Share your dilemmas and get honest opinions from other Mumsnetters.

They buried their cat in our garden!!!

232 replies

OpiesOldLady · 20/09/2019 09:35

We rent our house and we live at one end of a five house terraced row that has a communal garden stretching from one end to the other behind the houses. The gardens havent been seperated just to make it easier to mow. At the back of the garden and going round either side is a fence with shrubbery and bushes/trees in front of it. We haven't lived here long and havent really used our part of the garden much. NDN knocked and introduced herself when we moved in and asked would we mind if her grandchildren played on our bit of garden as well when they come to visit.

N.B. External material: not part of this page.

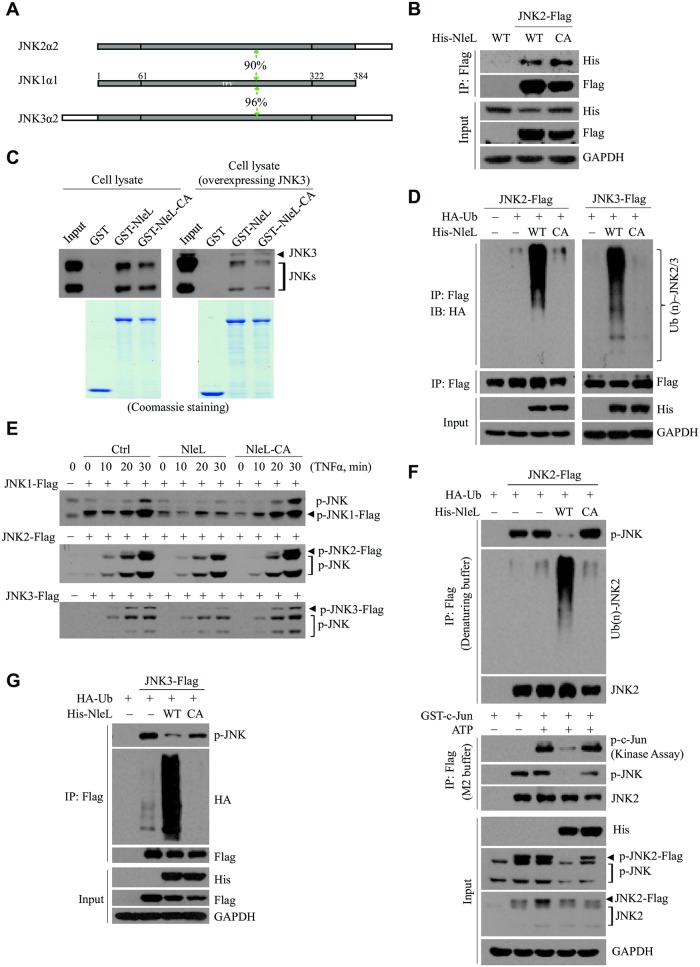
NleL targets other human JNK family proteins (JNK2 and JNK3).(A) A schematic view of the sequence homology between human JNK family proteins. The level of sequence homology between JNK1 and JNK2 or JNK3 (90% and 96%, respectively) is indicated. (B) NleL interacted with JNK2. Flag-tagged JNK2 and His6-tagged NleL (His-NleL) or C753A mutant (His-NleL-CA) were ectopically expressed in cells. Cells were lysed and subjected to Co-IP with anti-Flag beads, followed by IB analysis with indicated antibodies. (C) NleL interacted with endogenous JNKs or ectopically expressed JNK3. GST-tagged NleL, its C753A mutant or GST only was individually subjected to the GST pull-down assay with cell lysates of HEK293T cells transfected with (right) or without (left) Flag-tagged JNK3. The bound proteins were immunoblotted with anti-JNK antibody. (D) NleL promotes ubiquitylation of JNK2 (left) or JNK3 (right) in vivo. (E) NleL blocked TNFα-induced JNK1, JNK2 or JNK3 phosphorylation. HEK293T cells expressing Flag-tagged JNK1, JNK2 or JNK3 and His6-tagged wild-type NleL or its C753A mutant were subjected to TNFα treatment (10 ng/ml) at indicated times. Phosphorylation status of JNKs was determined by IB analyses with anti-p-JNK. (F and G) NleL-associated JNK2/3 ubiquitylation conversely correlates with the phosphorylation of JNK2/3. Phosphorylation and ubiquitylation status of JNK2 (F) or JNK3 (G) was assayed with Flag-JNKs enriched from cells expressing wild-type NleL or the C753A mutant, followed by immunoblotting analyses with indicated antibodies. The in vitro kinase assay was performed with Flag-tagged JNK2 (F). All the blots are representative of at least three independent experiments.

Of course I don't mind.

Sadly, our ndn's cat was recently run over and killed out on the road. I've just been to peg out our washing and have noticed that they've buried the cat in our garden. Not just a little bit in, but proper under the tree halfway down the edge of our garden. Complete with headstone and flowers.

I can't understand why they would do this. They have trees/bushes in their own garden they could have buried it under, and they didn't even ask!

*WIBU to dig up the deceased moggy and deposit it on her doorstep and tell her to rebury it in her garden?

*Obviously I won't but still..

OP posts:
Oceanbliss · 21/09/2019 03:16

Wow. They really are taking the piss. Install a sprinkler and every time you see them going into your garden turn it on.

Lipz · 21/09/2019 03:30

If it were me, I'd buy a toy cat, you can get some really live looking ones, tie a thin rope around it's neck, preferably one that is not too obvious, lay the cat ontop of the grave, cover it in leaves, sit at your back door and when NDN comes out gently pull the cat towards your GrinGrin

PawPawNoodle · 21/09/2019 04:27

Are you definitely definitely sure the garden isn't communal in the traditional sense? I've never encountered a situation where 5 homeowners would choose to have their properties connected just for the sake of mowing the lawn!

I know someone who is renting - the LL is a leaseholder of that flat and the garden is communal and owned/kept by the management company on behalf of the freeholder. The renters all consider part of the garden to be 'theirs' and ask permission to spend time in the other parts of the garden, but it is a respect thing rather than a matter of ownership.

WhoWants2Know · 21/09/2019 04:54

A couple graves in the local cemetery have pint glasses for when mourners visit and pour them out a pint. Perhaps you'd like to add one?

Manicpixiedreambitch · 21/09/2019 06:45

They should have asked before burying the cat and should have done it near their house. It's obvious.
I like the previous posters suggestion of ten little hamster graves outside their place.

DishingOutDone · 21/09/2019 11:41

I reckon they are going to add something every night now .... Glitterball

BearsOnTheStairs · 21/09/2019 11:45

Polpot but regardless of the legalities, the OP's neighbour recognises that the garden in front of each house "belongs" on whatever basis to the occupier of that house, illustrated by the fact neighbour asked OP if it was OK for her DGC to play on OP's bit of the garden. Neighbour's subsequent actions of burying a dead animal on OP's bit of the garden without asking OP therefore contradicts her earlier take on the garden situation.

I still think neighbour just didn't want to bury dead animal on her own bit of the garden, even if it was her own beloved cat. NIMBY personified!